A 10% fare hike for the T is too much

February 10, 2016

Anything above 5% is a social inequity

By Dr. Katherine Gergen Barnett, writing in CommonWealth

As the bitter cold has returned to the streets of Boston, I have been driven into the warmth of the T more than once on my bike commute home from the hospital. The scene there is familiar – workers weary at the end of the day, parents with children swaddled in snow pants, young adults making their way. The English language is wrapped into many other languages, many of which I now recognize from my 11 years working at Boston Medical Center, New England’s largest safety net hospital.

The MBTA, though rife with many concerns about functionality over the past year, has long served as a window into the population of Boston. As such, it is a great equalizer. According to estimates, the typical weekday ridership of the T is 1.3 million.  On weekends and holidays it is around 500,000. These numbers make the Boston T the fifth-busiest transit agency in the nation. My patients are among these riders, using the rail lines carved through the city as their way of getting to one of many jobs, numerous appointments, and children’s schools.

This means of commuting may soon become financially untenable to some of Boston’s T riders. On January 4 this year, the governor’s Fiscal and Management Control Board released two possible scenarios for fare increases to go into effect in July 2016. One raises fares by nearly 7 percent; the other is more radical, increasing fares by 10 percent. This will not be the first time the MBTA has increased its fares recently. In fact, since 2000 MBTA has increased fares five times: in 2000, 2004, 2007, 2012 and 2014. Fares have increased 6.1 percent per year on average between 2000 and 2014, which is significantly more than inflation.

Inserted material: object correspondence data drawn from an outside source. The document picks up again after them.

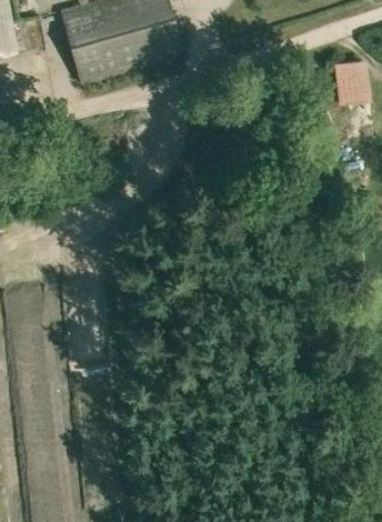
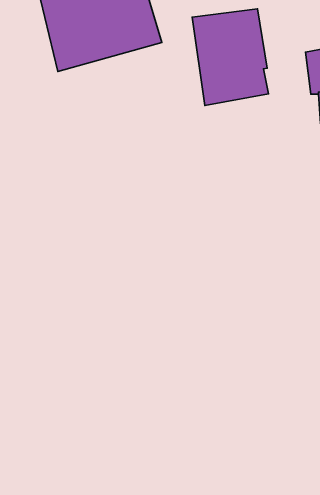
building: none -> [192,9,269,105]

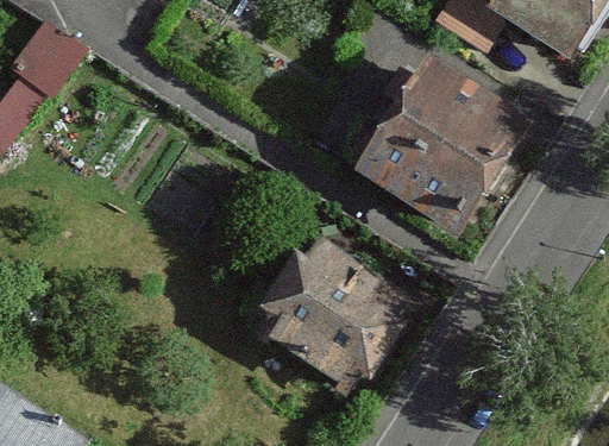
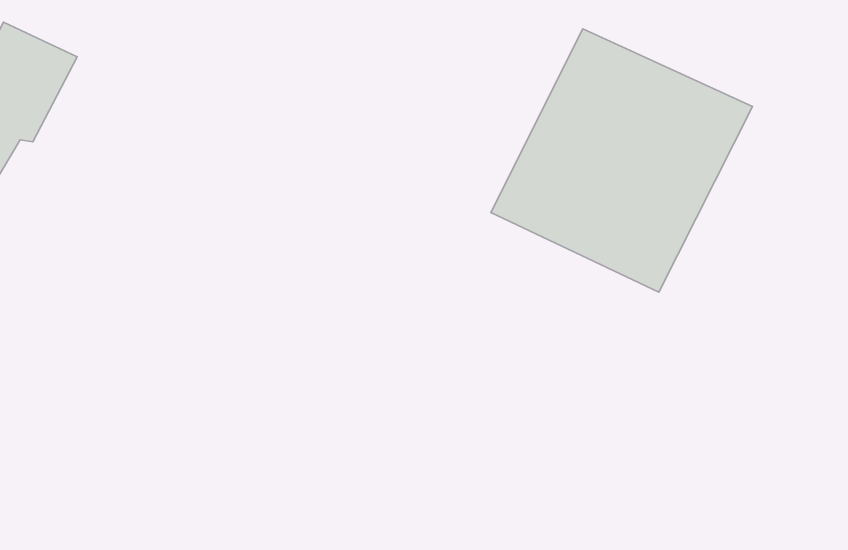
building: [255,233,407,389] -> none

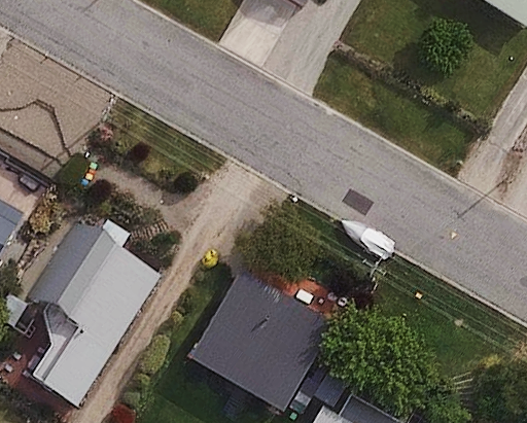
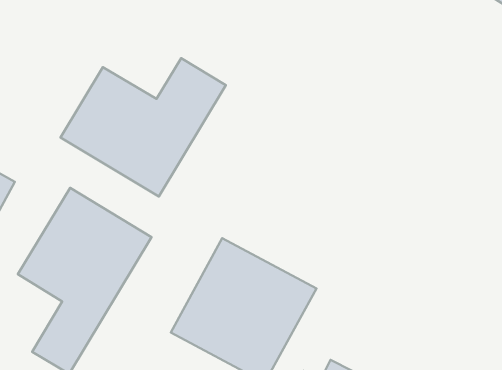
building: none -> [61,58,226,196]

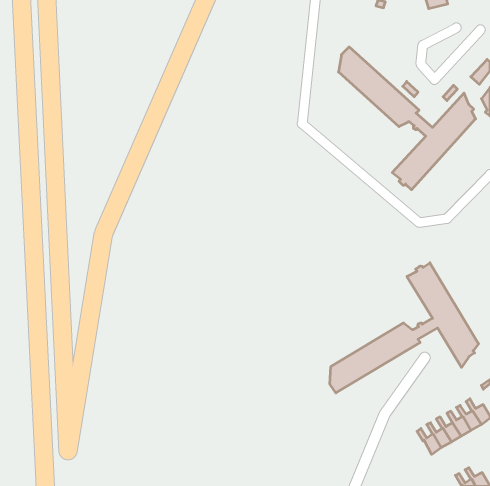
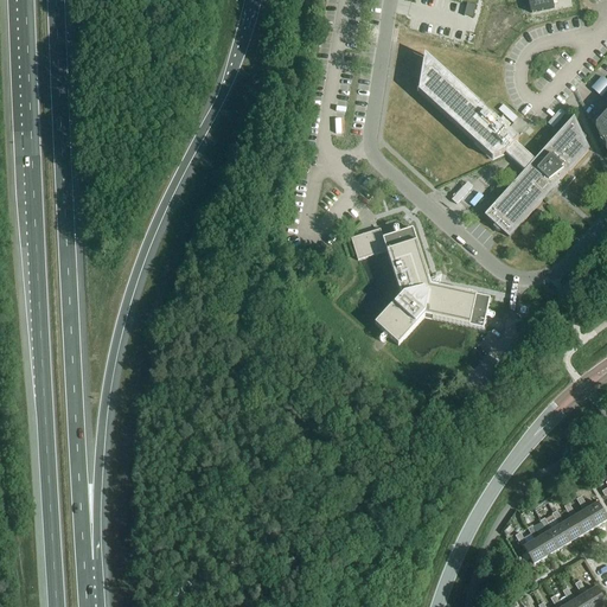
building: none -> [351,225,490,343]
building: [330,263,479,393] -> none

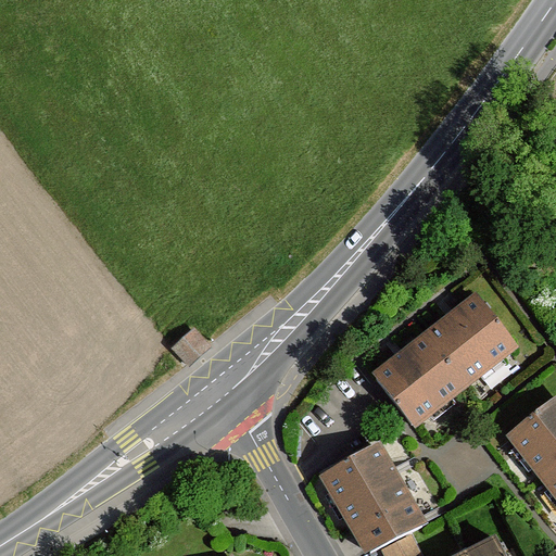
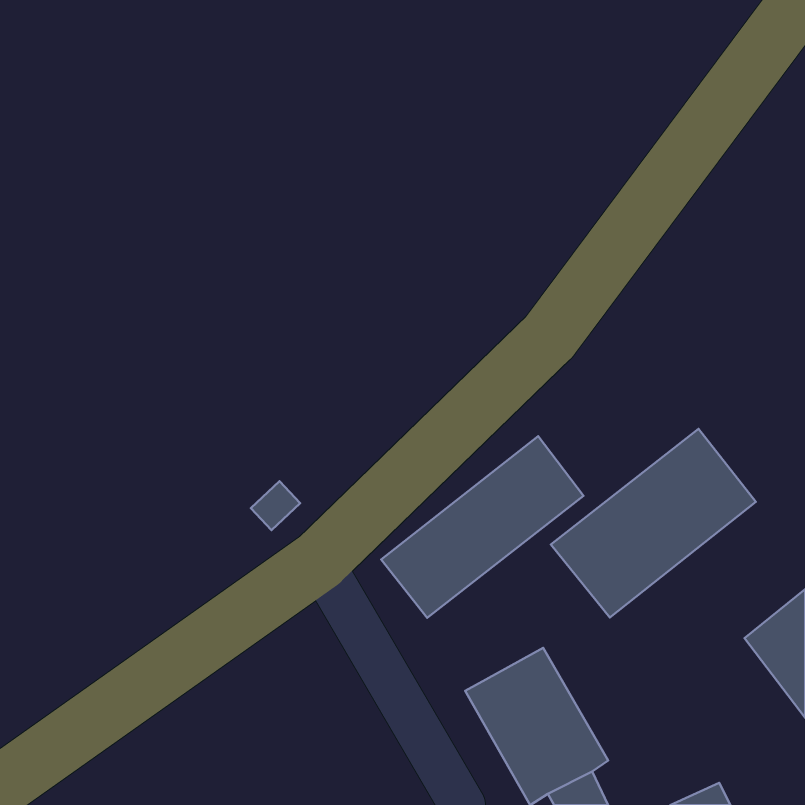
building: none -> [381,436,584,618]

The proposal for fare increases comes from a seemingly justifiable position: the MBTA is looking to address an estimated $242 million deficit in the next year. However, critics of the fare hikes, such as the Conservation Law Foundation, have correctly pointed out that a system-wide average fare increase of over 5 percent is not needed to balance the MBTA’s FY2017 operating budget. This deficit has already been closed with additional state assistance (held constant from last year at $187 million) coupled with cost reductions identified by the MBTA (such as the elimination of non-essential spending increases and reductions in unnecessary materials, services, and supplies), which will add at least another $55 million.

I am thus joining others in imploring the governor to look for different means than a passenger fare increase of up to 10 percent to bridge any gap in the MBTA’s funding. Asking for a greater than 5 percent fare hike every other year (a predictable and modest increase that people can budget for) from riders is a social inequity. What is more, we need to start thinking about transportation more holistically: the well-being of our T system can be fed, in part, by revenue sources such as higher taxes on individual drivers.  State and federal gas taxes are at an all-time low and our bridge and tunnel tolls are the lowest compared to other large metropolitan areas. Bringing our T system back to health by means outside of radical fare hikes also means that, as a city, we can recommit to bringing people to appointments, schools, and groceries safely and with a sense of true equity.


Dr. Katherine Gergen Barnett is the vice chair of primary care Innovation and transformation at the Boston University Medical Center department of family medicine.